§ Description of the task: In the data below, one line contains "l’HPV 16. Gli" and a later one contains "dei condilomi, fanno parte del vaccino.". Print both, with every line between them, exactly and alone.

§ Supplied material:
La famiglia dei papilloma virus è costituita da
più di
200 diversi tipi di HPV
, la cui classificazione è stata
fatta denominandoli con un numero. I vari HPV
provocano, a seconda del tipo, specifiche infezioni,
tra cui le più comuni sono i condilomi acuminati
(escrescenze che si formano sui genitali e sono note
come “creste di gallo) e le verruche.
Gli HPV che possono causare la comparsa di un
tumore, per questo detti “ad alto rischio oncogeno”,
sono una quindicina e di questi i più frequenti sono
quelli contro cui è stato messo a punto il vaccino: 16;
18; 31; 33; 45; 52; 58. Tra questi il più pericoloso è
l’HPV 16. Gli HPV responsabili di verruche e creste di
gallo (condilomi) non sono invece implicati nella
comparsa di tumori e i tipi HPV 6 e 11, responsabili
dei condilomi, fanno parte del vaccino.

* * *

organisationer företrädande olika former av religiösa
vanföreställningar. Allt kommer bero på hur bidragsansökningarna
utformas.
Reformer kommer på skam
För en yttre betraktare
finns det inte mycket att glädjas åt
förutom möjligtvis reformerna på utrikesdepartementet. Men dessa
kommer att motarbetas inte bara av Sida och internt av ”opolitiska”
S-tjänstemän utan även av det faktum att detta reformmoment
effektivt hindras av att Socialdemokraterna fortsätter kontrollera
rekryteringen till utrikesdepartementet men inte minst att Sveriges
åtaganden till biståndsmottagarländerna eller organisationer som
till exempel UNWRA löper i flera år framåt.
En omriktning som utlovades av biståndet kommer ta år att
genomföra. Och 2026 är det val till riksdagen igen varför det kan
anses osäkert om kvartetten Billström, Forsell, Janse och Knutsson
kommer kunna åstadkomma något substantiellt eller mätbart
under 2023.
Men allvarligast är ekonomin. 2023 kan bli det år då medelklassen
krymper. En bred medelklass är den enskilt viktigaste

§ Output below:
l’HPV 16. Gli HPV responsabili di verruche e creste di
gallo (condilomi) non sono invece implicati nella
comparsa di tumori e i tipi HPV 6 e 11, responsabili
dei condilomi, fanno parte del vaccino.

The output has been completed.